Most of my research is conducted through interdisciplinary collaborations. Using my background in freshwater ecology and experience with spatial hierarchical models I work with a wide range of scientist on contemporary questions in environmental science. So far much of my work has focused on the future of freshwater ecosystems and how the Artic landscape is responding to climate change.

Research THEmes:

Sediment mining 2.jpg

Landscape change in rivers

Rivers and their floodplains are home to ~35% of the world’s population. They are economically vital, highly biodiverse, and influence global biogeochemical cycles. However, a number of anthropogenic stressors, including large-scale damming, climate change, pollution, and sediment mining, challenge their integrity and future, as never before. Together with a diverse group of scientists, spanning from physical geographers to conservation scientists, I explore contemporary landscape patterns in river systems across the globe. The work includes landscape scale mapping of changes of deltas in the Arctic as a response to climate change, predicting sand mining across urban growth in Africa, and modelling human pressures on biodiversity across threats in the world’s big rivers. 

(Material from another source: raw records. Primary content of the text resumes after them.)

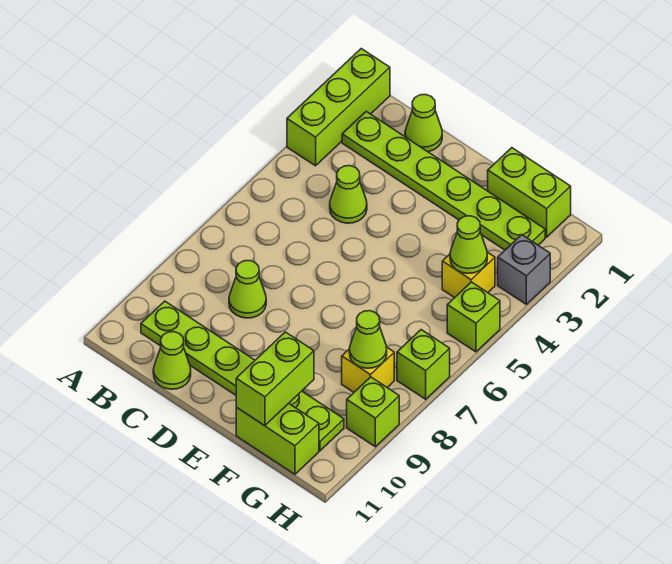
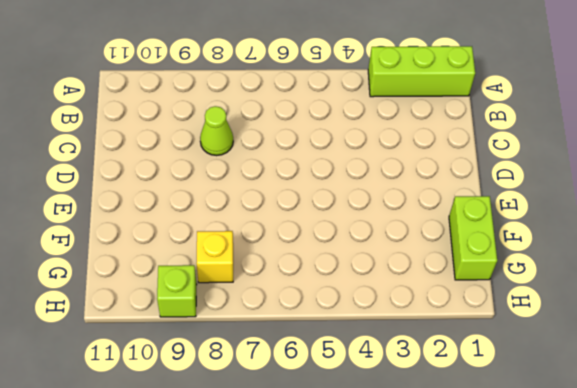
none -> lime plate B2:G2 level 1
none -> lime plate B10:G10 level 1
none -> lime cone C1 level 1

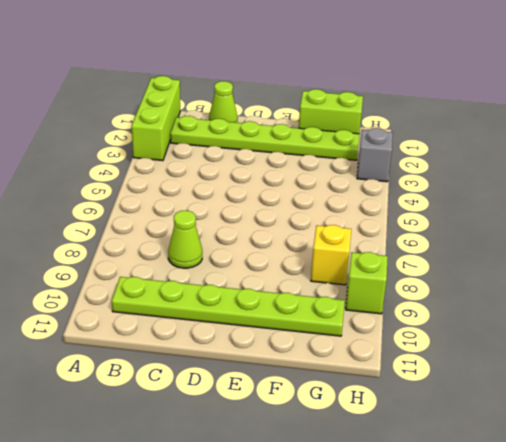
none -> lime cone C4 level 1
none -> lime cone C11 level 1
none -> lime brick F11:G11 level 1

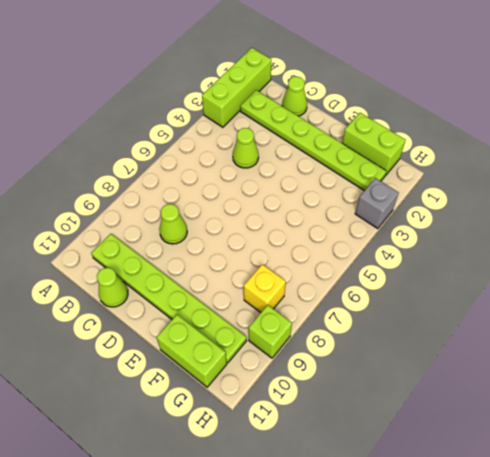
none -> yellow brick G4 level 1
none -> lime brick H5 level 1
none -> lime brick H7 level 1

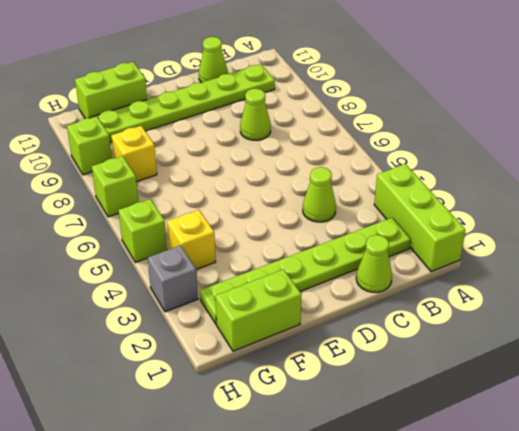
none -> lime brick F10:F11 level 2
none -> lime cone G4 level 2
none -> lime cone G8 level 2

Freshwater science has a history of research targeting ecosystem stability and links between biodiversity and environmental states. Several general concepts, such alternative stable states and the river continuum concepts, originates from the extensive literature on site specific freshwater biology. Recent advances are advocating for an extension of site-specific approaches incorporating landscape level dynamics into the equitation. I am especially interested in the downscaling effect of landscape level factors on local species community – environment relationships. This includes questions such as: How does local environmental selection change across connectivity and stability gradients? and how can we use novel disequilibrium models to advance existing freshwater monitoring programs?


Spatial equilibrium dynamics in aquatic systems


Functional adaptations to life in freshwater

What constraints does the environment have on functional traits in freshwater organism and how does freshwater trait-space compare to terrestrial counterparts? I explore aspects of functional ecology and biogeography of species adapted to freshwater habitats. Documenting unique adaptations to the freshwater environment is essential if we are to understand current and future ecosystem functions in lakes and rivers. It also allows us to predict to what extent freshwater organisms follow terrestrial responses to human pressures, such as climate change, contra pathways unique for the freshwater environment.